It is meant to be a significantly more challenging examination of general concepts specified by MEI. It is fully doable for students with knowledge of standard A-level mathematics and further mathematics.

Being able to make a good start on all of the questions is a good indicator that you are on track to a strong A* in this module.

https://www.furthermathstutor.co.uk/fp2_mei.pdf

Let me know if you have any questions on the paper.

Does anybody have the 2015 FP2 paper?

Could anyone help with part ii) of this question please? From June 2010.

Need help on june 09 2ii, ive worked out the eigenvector but I dunno how to solve the equation? Could anyone help? have no idea

Posted from TSR Mobile

This is the method I usually use when asked to solve equations using eigenvectors:

The eigenvector you worked out is (-1,6,1) (or a multiple of it). The matrix multiplied by the eigenvector equals the eigenvector multiplied by its eigenvalue. If v is the eigenvector and x is the eigenvalue:

Mv = xv

In our equation, x is -1, so Mv = -v.

The right hand side of the above equation, -v, is negative the eigenvector, so (1,-6,-1). The right hand side of the equation we have to solve is (-0.1,0.6,0.1), which is -v * (-1/10). So multiple by the above equation by (-1/10):

Mv*(-1/10) = (-0.1,0.6,0.1)

So we can see from the left hand side that the solution is v*(-1/10), which is (0.1, -0.6, 0.1). x = 0.1, y = -0.6, z = -0.1.

still confused I dont see how xyz equals that. I know Ms=Ys but dont understand what happebs next

hmmm actually I think I doo, not entirely sure though. Is there another example I can do?

Posted from TSR Mobile

Think back to solving simultaneous equations with matrices in FP1 - for example, if you have a matrix M with elements:

1, 2, 3
4, 5, 6
7, 8, 9

And you multiply it by a 1x3 matrix (x,y,z) and set it equal to a 1x3 vector with values (a,b,c), then it is equivalent to writing:

1x + 2y + 3z = a
4x + 5y + 6z = b
7x + 8y + 9z = c

So finding the 1x3 matrix (x,y,z) means you have found the values for x, y and z in the equations. Let's call the 1x3 matrix (x,y,z) "T", and the solution matrix (a,b,c) "R". We have MT = R. We know the numerical values of R, so we need to find T.

In your question, let's compare the final stage of working to the above:

Mv*(-1/10) = (-0.1,0.6,0.1)
MT = R

So M is M, R is (-0.1,0.6,0.1), and T is v*(-1/10). So T is -1/10 times the eigenvector, which is -1/10 * (-1,6,1), which is (0.1,-0.6,-0.1), so these are the values for x, y and z.
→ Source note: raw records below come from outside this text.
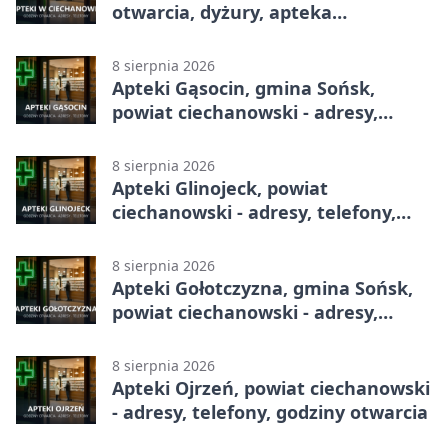
otwarcia, dyżury, apteka
całodobowa
8 sierpnia 2026
Apteki Gąsocin, gmina Sońsk,
powiat ciechanowski - adresy,
telefony, godziny otwarcia
8 sierpnia 2026
Apteki Glinojeck, powiat
ciechanowski - adresy, telefony,
godziny otwarcia
8 sierpnia 2026
Apteki Gołotczyzna, gmina Sońsk,
powiat ciechanowski - adresy,
telefony, godziny otwarcia
8 sierpnia 2026
Apteki Ojrzeń, powiat ciechanowski
- adresy, telefony, godziny otwarcia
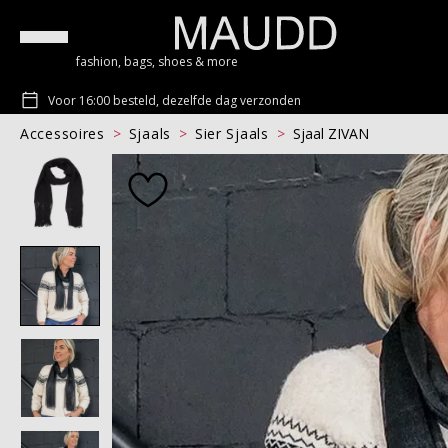
fashion, bags, shoes & more
Voor 16:00 besteld, dezelfde dag verzonden
Accessoires
Sjaals
Sier Sjaals
Sjaal ZIVAN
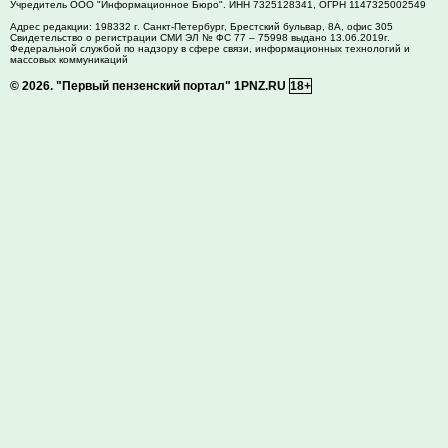
Учредитель ООО "Информационное Бюро". ИНН 7325128341, ОГРН 1147325002549
Адрес редакции:
198332
г. Санкт-Петербург,
Брестский бульвар, 8А, офис 305
Свидетельство о регистрации СМИ ЭЛ № ФС 77 – 75998 выдано 13.06.2019г.
Федеральной службой по надзору в сфере связи, информационных технологий и
массовых коммуникаций
© 2026.
"Первый пензенский портал" 1PNZ.RU
18+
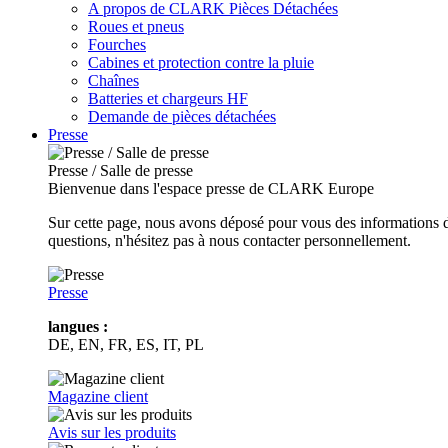
A propos de CLARK Pièces Détachées
Roues et pneus
Fourches
Cabines et protection contre la pluie
Chaînes
Batteries et chargeurs HF
Demande de pièces détachées
Presse
Presse / Salle de presse
Bienvenue dans l'espace presse de CLARK Europe
Sur cette page, nous avons déposé pour vous des informations d
questions, n'hésitez pas à nous contacter personnellement.
Presse
langues :
DE, EN, FR, ES, IT, PL
Magazine client
Avis sur les produits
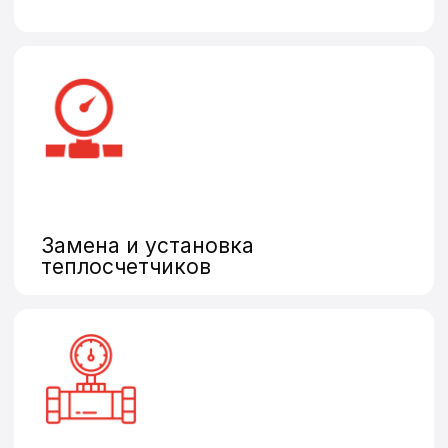
Нужна поверка,
установка
или замена
счетчиков?
Оставьте заявку и наш
оператор свяжется
с Вами в ближайшее
время
Оставить заявку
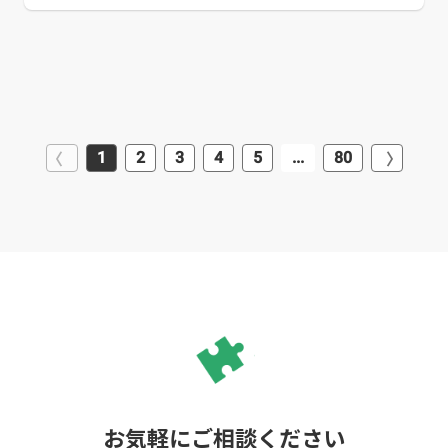
ィングも対応可能で、オプションフォローも充実しています。 「入念
なヒアリングを通し、1つの商品のイメージを具現化し、世界に広めて
いく」デザイン制作を行うので「コンセプトが伝わるデザイン制作を
してほしい」「制作後もフォローをしてほしい」方におすすめの企業
です。
1
2
3
4
5
...
80
お気軽にご相談ください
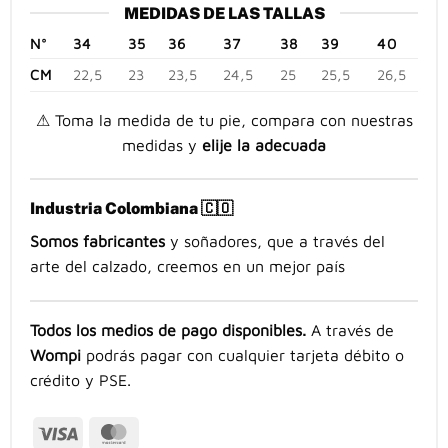
MEDIDAS DE LAS TALLAS
N°
34
35
36
37
38
39
40
CM
22,5
23
23,5
24,5
25
25,5
26,5
⚠ Toma la medida de tu pie, compara con nuestras
medidas y
elije la adecuada
Industria Colombiana 🇨🇴
Somos fabricantes
y soñadores, que a través del
arte del calzado, creemos en un mejor país
Todos los medios de pago disponibles.
A través de
Wompi
podrás pagar con cualquier tarjeta débito o
crédito y PSE.
Visa
MasterCard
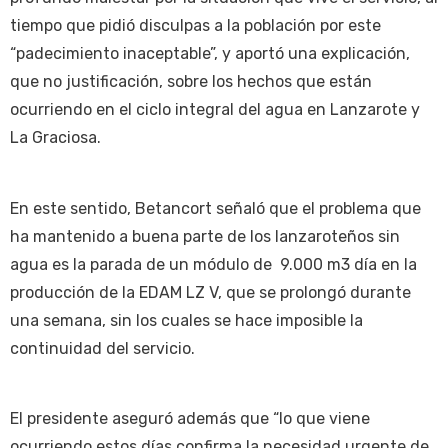
tiempo que pidió disculpas a la población por este
“padecimiento inaceptable”, y aportó una explicación,
que no justificación, sobre los hechos que están
ocurriendo en el ciclo integral del agua en Lanzarote y
La Graciosa.
En este sentido, Betancort señaló que el problema que
ha mantenido a buena parte de los lanzaroteños sin
agua es la parada de un módulo de 9.000 m3 día en la
producción de la EDAM LZ V, que se prolongó durante
una semana, sin los cuales se hace imposible la
continuidad del servicio.
El presidente aseguró además que “lo que viene
ocurriendo estos días confirma la necesidad urgente de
Just wanna check this properly; is an eigenvector with all the elements' signs swapped compared to what's on the mark scheme still a valid answer to give? Is it in any way incorrect?

June 10, 3a!!)

EvaluateM^2(1,-1,1/3)
wouldnt it be 4/3 times the eigenvector??? the mark scheme only multiplies it by 4

Posted from TSR Mobile

The eigenvalue is 2, so it is 2^2 * v which is 4 * v.